|Courtesy of the Weill-Lenya Research Center, Kurt Weill Foundation for Music, New York.|
It's been a long, long while since New Yorkers have heard the full orchestration of Knickerbocker Holiday, the 1938 Kurt Weill–Maxwell Anderson musical that includes "September Song."
That will be remedied on Jan. 25-26 with a star-studded concert presented by The Collegiate Chorale at Alice Tully Hall. Tony Award winner Ted Sperling directs a cast of Broadway veterans including Kelli O'Hara, Victor Garber, Christopher Fitzgerald, Ben Davis, Bryce Pinkham and David Garrison. James Bagwell conducts the American Symphony Orchestra and a chorus of 65. The full score will be performed, but the book has been trimmed for what Sperling calls a "fleet on its feet" entertainment. The presentation will be recorded live by Sh-k-boom/Ghostlight Records.
So what is Knickerbocker Holiday? Musical theatre cognoscenti may recognize the title, but few can explain the nature of the show. A basketball musical about the New York Knicks? A biography of the newspaper columnist Cholly Knickerbocker? In fact, this musical comedy–operetta hybrid is based on a spoof history of Dutch-era New York published in 1809 by aspiring writer Washington Irving, under the pseudonym Diedrich Knickerbocker. The book was so successful that "Knickerbocker" became a synonym for "New Yorker." (The "Headless Horseman" and "Rip Van Winkle" stories for which Irving is best remembered today were written later in a long literary career.)

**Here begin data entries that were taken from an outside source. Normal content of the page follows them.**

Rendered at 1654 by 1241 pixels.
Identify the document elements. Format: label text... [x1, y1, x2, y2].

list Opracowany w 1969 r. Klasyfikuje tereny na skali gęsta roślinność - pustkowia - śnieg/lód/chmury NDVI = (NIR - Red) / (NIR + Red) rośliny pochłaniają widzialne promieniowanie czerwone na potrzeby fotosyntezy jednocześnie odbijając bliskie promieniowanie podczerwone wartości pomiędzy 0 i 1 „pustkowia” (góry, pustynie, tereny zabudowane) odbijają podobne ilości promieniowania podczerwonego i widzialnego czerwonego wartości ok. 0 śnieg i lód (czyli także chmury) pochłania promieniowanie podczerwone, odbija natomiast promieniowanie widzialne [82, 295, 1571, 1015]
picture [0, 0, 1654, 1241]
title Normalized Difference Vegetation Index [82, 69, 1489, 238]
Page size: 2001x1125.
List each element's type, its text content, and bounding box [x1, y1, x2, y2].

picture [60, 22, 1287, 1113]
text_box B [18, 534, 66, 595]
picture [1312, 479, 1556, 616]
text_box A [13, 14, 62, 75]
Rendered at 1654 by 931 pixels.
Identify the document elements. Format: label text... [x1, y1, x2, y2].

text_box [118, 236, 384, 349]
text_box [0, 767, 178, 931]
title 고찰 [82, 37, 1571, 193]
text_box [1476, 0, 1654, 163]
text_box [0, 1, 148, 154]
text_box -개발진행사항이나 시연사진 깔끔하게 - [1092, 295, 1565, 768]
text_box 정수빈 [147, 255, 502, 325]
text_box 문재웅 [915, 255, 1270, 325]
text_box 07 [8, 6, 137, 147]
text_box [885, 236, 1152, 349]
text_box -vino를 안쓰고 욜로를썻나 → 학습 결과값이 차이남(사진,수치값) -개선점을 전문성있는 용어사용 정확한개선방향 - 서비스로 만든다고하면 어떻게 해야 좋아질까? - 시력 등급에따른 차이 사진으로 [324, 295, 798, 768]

|photo by Jerome Robinson. Courtesy of the Weill-Lenya Research Center, Kurt Weill Foundation for Music, New York.|
Threepenny Opera composer Kurt Weill and Pulitzer Prize –winning playwright Maxwell Anderson (High Tor, Winterset) had met in New York in 1936 through mutual friends in The Group Theatre. Weill actually preferred to work with playwrights rather than musical-theatre or operetta librettists. And Anderson, who had used blank verse in some of his plays, liked the idea of writing lyrics. After discussing a few possibilities, they settled on this comic subject matter, which offered room for political satire. Actor Walter Huston was cast as Peter Stuyvesant, Dutch governor of New Amsterdam, and audiences were quite curious to find out whether he could sing and what costuming magic would be used for Stuyvesant's famous wooden leg.
The original Broadway production, directed by Joshua Logan, opened Oct. 19, 1938, at the Ethel Barrymore Theatre; it transferred to the 46th Street Theatre mid-run and closed in March 1939 after 168 performances.
Conductor Bagwell calls the show an undiscovered gem. "If you're interested in really understanding the development of Kurt Weill's style and capturing the musical theatre style of the late 1930s, then you should come and hear this piece," he told Playbill.com. "And even if you're not interested in the history, it's a wonderful charming work and it needs to be heard."
Sperling — who conducted Collegiate Chorale's 2009 concert of the Weill–Ira Gershwin musical The Firebrand of Florence and directed the Weill–Gershwin Lady in the Dark at the Prince Music Theatre in Philadelphia in 2001 — adds, "This show has never had a good recording. We're doing it with Weill's original orchestrations and with this great cast. I think it's an important addition to the canon."